Sources favorable to Lincoln were even more emphatic. Lincoln crony Henry Clay Whitney said the Proclamation was a mirage and that Lincoln knew it was a mirage. Secretary of State William Henry Seward, the No. 2 man in the administration, said the Proclamation was an illusion in which "we show our sympathy with the slaves by emancipating the slaves where we cannot reach them and holding them in bondage where we can set them free."
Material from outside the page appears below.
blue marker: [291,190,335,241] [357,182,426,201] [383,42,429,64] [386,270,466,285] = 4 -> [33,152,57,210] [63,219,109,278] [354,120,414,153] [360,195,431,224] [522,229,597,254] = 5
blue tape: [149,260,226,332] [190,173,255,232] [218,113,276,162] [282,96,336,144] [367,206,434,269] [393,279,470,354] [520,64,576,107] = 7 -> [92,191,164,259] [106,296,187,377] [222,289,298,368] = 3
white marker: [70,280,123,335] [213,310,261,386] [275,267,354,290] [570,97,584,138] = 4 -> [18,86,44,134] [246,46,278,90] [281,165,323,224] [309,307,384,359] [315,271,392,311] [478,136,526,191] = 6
The same points have been made with abundant documentation by 20th-century scholars like Richard Hofstadter, who said "it did not in fact free any slaves." Some of the biggest names in the Lincoln establishment have said the same thing. Roy P. Basler, the editor of the monumental Collected Works of Abraham Lincoln, said the Proclamation was "itself only a promise of freedom...." J. G. Randall, who has been called "the greatest Lincoln scholar of all time," said the Proclamation itself did not free a single slave. Horace White, the Chicago Tribune correspondent who covered Lincoln in Illinois and in Washington, said it is doubtful that the Proclamation "freed anybody anywhere."
There, then, the secret is out! The most famous act in American political history never happened.
Sandburg wrote tens of thousands of words about it.
Lindsay wrote a poem about it.
Copland wrote a musical portrait about it.
King had a dream about it.
But the awkward fact is that Abraham Lincoln didn't do it. To paraphrase what Robert McColley said about the abortive emancipating initiative of Thomas Jefferson, never did man achieve more fame for what he did not do and for what he never intended to do. The best authority, Lincoln himself, told one of his top aides that he knew that the Proclamation in and of itself would not "make a single Negro free beyond our military reach," thereby proving two critical and conclusive points. The first is that Lincoln himself knew that his most famous act would not of itself free a single Negro. The second and most damaging point is that "the great emancipator" did not intend for it to free a single Negro, for he carefully, deliberately, studiously excluded all Negroes within "our military reach."